* EXERCISE INSTRUCTIONS:
Show all lines from the listing below that contain "size".

* SUPPLIED MATERIAL:

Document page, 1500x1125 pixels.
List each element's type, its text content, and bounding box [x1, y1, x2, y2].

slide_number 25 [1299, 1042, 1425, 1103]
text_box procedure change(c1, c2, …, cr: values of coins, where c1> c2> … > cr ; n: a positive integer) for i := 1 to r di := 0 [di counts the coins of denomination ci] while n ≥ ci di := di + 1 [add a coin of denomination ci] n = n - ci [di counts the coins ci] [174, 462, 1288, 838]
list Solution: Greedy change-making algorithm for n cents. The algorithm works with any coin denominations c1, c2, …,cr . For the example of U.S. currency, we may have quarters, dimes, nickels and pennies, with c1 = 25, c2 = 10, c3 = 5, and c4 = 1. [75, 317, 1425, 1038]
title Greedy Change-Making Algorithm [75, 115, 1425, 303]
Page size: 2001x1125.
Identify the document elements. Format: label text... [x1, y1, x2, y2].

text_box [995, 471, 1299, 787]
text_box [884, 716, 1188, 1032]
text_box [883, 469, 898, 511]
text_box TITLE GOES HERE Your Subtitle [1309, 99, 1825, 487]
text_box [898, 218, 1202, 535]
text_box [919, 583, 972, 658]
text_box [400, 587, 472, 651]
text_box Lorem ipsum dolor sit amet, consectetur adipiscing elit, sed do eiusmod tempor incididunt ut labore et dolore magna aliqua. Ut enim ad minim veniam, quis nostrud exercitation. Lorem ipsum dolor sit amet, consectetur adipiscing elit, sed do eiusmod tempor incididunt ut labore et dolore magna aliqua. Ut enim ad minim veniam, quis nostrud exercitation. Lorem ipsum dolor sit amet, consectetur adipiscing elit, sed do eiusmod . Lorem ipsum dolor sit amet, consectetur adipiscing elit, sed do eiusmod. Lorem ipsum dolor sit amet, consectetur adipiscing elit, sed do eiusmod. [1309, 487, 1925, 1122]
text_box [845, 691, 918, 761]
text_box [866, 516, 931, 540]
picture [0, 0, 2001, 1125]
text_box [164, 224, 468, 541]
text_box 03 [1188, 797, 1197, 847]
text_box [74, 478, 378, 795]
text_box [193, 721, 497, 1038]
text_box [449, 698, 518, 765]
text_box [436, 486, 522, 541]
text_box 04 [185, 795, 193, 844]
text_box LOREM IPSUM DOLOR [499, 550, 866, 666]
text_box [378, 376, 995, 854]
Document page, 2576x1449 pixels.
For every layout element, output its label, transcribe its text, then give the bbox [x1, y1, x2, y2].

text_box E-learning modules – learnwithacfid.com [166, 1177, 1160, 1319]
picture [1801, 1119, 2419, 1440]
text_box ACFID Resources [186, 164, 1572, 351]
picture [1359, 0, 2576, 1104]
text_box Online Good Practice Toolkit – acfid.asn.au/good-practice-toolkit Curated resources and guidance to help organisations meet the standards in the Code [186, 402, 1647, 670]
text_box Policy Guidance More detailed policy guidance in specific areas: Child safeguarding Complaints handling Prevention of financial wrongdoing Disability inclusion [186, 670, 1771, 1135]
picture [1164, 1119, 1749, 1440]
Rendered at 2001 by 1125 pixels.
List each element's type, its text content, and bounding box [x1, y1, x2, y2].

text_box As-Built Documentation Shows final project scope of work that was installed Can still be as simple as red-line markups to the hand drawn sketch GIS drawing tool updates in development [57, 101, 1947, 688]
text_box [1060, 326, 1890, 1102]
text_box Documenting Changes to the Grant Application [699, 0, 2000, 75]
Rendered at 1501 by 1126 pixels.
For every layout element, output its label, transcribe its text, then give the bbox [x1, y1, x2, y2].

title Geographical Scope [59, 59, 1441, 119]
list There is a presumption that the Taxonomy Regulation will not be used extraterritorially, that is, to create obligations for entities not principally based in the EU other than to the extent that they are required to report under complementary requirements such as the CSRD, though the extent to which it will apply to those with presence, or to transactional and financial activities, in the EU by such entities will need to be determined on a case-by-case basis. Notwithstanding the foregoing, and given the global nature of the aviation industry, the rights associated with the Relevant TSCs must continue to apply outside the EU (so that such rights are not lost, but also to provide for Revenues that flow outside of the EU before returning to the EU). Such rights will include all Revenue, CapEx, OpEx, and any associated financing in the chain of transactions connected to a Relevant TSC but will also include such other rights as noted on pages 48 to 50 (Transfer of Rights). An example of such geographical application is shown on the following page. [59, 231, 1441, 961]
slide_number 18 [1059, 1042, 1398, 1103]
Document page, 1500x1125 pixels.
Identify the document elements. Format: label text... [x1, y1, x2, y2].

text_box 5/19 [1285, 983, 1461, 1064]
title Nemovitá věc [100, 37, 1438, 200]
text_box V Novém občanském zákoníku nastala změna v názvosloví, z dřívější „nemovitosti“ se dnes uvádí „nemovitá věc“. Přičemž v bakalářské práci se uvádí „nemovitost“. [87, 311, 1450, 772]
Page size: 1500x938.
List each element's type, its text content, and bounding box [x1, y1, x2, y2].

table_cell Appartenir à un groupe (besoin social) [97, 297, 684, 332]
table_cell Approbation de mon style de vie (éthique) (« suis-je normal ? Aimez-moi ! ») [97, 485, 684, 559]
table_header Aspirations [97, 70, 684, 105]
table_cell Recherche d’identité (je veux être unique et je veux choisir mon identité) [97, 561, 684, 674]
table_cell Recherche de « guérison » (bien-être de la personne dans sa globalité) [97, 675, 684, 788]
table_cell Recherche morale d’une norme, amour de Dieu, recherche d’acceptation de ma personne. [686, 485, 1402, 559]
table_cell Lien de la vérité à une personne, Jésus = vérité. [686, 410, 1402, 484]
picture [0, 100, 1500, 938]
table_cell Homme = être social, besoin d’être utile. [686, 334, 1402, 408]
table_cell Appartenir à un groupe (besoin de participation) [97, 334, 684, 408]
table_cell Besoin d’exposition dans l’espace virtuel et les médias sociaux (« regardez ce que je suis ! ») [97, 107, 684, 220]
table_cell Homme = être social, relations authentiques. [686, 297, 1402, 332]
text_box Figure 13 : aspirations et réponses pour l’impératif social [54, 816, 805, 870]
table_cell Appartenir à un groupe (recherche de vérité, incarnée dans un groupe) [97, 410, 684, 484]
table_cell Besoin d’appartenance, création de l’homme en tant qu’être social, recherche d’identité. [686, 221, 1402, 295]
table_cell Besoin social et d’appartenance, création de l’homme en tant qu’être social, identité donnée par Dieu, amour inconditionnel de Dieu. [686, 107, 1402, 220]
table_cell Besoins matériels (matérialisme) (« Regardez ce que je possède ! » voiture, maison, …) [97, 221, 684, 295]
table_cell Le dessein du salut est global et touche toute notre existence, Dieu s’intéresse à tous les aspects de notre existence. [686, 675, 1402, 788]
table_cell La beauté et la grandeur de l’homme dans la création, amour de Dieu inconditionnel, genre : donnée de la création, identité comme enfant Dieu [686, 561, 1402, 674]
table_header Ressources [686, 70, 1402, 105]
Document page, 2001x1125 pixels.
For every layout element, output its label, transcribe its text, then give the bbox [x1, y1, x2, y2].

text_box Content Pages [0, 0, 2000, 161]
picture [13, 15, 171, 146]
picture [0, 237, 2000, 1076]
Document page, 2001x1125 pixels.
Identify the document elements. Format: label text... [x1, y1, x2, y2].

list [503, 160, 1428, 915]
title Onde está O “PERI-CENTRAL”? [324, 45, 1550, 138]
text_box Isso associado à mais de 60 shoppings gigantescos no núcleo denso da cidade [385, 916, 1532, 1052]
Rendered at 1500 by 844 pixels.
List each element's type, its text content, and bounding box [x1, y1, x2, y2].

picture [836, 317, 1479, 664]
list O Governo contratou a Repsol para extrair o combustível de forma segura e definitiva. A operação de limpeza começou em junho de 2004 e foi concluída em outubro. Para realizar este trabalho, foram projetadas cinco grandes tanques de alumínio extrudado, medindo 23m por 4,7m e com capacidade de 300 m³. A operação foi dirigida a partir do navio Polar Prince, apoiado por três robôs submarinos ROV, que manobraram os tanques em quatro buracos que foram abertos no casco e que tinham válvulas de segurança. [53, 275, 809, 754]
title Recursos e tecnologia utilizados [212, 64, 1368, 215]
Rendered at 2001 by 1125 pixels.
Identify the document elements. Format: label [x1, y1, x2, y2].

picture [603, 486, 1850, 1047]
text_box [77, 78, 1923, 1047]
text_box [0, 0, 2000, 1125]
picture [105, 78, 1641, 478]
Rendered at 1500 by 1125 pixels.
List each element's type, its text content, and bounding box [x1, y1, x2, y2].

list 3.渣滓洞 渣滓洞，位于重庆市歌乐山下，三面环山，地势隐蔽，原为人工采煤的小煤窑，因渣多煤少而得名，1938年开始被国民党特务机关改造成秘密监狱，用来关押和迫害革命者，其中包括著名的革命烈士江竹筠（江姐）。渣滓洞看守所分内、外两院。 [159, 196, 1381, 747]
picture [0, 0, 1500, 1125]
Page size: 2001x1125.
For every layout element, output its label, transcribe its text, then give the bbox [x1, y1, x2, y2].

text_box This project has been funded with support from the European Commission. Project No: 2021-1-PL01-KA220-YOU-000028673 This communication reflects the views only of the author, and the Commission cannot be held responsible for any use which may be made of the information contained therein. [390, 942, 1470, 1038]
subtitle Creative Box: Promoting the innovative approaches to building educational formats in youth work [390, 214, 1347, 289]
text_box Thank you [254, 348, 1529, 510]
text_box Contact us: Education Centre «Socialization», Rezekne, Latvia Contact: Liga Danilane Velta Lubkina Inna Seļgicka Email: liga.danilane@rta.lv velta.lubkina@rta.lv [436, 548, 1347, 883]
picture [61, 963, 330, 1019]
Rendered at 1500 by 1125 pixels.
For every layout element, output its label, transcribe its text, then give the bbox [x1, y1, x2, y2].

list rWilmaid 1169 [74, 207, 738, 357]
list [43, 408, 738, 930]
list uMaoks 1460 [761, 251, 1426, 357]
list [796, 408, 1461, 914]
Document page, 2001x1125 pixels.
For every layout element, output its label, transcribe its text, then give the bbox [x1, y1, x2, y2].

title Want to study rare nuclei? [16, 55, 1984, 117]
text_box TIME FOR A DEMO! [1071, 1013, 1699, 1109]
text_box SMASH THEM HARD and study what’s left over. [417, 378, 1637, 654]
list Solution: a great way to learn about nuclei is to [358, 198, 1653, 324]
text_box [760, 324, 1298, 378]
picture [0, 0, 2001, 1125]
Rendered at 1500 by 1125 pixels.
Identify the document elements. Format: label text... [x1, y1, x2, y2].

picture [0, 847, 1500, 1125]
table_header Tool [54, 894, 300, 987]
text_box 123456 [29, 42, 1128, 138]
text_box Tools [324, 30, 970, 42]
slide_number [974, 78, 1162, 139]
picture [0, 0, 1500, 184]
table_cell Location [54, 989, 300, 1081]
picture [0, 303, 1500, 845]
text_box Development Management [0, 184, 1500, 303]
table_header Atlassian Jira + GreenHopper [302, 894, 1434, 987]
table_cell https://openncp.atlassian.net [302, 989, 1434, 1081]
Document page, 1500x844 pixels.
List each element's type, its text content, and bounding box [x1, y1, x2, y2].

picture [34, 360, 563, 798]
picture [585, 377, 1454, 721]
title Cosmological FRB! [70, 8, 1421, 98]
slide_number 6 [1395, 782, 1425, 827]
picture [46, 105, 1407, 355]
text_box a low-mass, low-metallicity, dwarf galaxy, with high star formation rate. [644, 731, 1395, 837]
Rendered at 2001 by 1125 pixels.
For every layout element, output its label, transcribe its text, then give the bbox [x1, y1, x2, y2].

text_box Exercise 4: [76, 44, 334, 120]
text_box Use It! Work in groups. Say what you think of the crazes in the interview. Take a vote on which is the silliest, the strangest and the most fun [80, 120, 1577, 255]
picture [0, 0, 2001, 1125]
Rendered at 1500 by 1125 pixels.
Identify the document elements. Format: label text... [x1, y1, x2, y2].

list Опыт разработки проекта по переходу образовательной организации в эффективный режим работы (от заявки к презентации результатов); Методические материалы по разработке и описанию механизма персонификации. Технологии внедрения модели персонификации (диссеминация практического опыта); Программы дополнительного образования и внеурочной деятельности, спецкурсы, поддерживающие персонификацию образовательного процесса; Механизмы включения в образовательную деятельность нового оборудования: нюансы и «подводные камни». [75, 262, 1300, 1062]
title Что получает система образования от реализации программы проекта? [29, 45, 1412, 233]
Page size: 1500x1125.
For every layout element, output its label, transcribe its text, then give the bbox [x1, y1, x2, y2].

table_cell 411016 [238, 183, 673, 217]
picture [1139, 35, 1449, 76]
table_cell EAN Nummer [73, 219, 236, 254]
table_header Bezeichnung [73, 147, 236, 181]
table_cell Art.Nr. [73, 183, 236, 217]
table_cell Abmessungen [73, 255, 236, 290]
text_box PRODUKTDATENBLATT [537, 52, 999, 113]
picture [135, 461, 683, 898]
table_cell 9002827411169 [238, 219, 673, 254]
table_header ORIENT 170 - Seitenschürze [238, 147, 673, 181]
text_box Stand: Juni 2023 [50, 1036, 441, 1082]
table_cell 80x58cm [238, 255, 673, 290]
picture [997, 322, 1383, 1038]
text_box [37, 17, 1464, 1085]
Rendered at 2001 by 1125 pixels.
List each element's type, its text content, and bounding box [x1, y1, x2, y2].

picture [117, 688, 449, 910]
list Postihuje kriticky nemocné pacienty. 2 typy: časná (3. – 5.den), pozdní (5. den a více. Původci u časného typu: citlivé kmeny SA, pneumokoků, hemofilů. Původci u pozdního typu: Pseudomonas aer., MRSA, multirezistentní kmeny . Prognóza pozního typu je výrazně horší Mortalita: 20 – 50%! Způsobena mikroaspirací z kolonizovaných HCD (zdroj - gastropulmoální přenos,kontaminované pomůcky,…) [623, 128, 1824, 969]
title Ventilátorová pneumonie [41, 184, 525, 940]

* RESULT OF THIS TASK:
Page size: 2001x1125.
Page size: 1500x938.
Page size: 2001x1125.
Page size: 1500x1125.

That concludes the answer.